The top infectious disease expert said that the American public “really needs to know the facts” but “some of the media that I deal with really kind of — I wouldn’t say distort things, but certainly give opposing perspectives on what seems to be a pretty obvious fact.”
He pointed to Fox News saying, “If you listen to Fox News, with all due respect to the fact that they do have some good reporters, some of the things that they report there are outlandish, to be honest with you.”
Fauci expressed concern that “sometimes things are said that are really taken either out of context or are actually incorrect.”
He added by calling Scott Atlas an “outlier,” as he said, “Most are working together. I think, you know, what the outlier is. My difference is with Dr. Atlas, I’m always willing to sit down and talk with him and see if we could resolve those differences.”

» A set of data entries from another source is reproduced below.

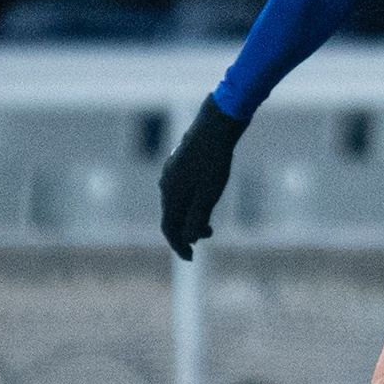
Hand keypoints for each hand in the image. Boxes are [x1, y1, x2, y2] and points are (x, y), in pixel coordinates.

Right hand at [159, 96, 246, 259]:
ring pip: (178, 202)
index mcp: (170, 194)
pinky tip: (207, 198)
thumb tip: (186, 239)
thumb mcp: (209, 195)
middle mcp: (166, 184)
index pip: (169, 228)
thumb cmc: (214, 161)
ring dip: (191, 216)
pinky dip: (192, 201)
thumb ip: (196, 218)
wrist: (216, 125)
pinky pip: (182, 190)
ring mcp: (172, 172)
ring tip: (210, 221)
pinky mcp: (181, 163)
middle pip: (172, 215)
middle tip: (209, 235)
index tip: (191, 258)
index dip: (179, 245)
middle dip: (187, 230)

See Fauci’s remarks below:
Dr. Fauci: “If you listen to Fox News, with all due respect to the fact that they do have some good reporters, some of the things that they report there are outlandish, to be honest with you.”
— Justin Baragona (@justinbaragona) September 28, 2020
Fauci also says he has "differences" with Scott Atlas, who he calls an "outlier." pic.twitter.com/JZvSAwK4MP
Fauci’s remarks come amid an NBC News report where Centers for Disease Control and Prevention (CDC) Director Robert Redfield was overheard on a flight during a phone call saying of Atlas, “Everything he says is false.” Atlas is a neuroradiologist but, as NBC News notes, he has no experience in infectious diseases or public health.
The network, citing a member of the coronavirus task force, reported that “there is a concern among Redfield and others that Atlas continually briefs the president and misrepresents what other health experts have said in sworn testimony.”
In response to Redfield’s comments, Atlas told NBC News, “Everything I have said is directly from the data and the science. It echoes what is said by many of the top medical scientists in the world, including those at Stanford, Harvard, and Oxford.”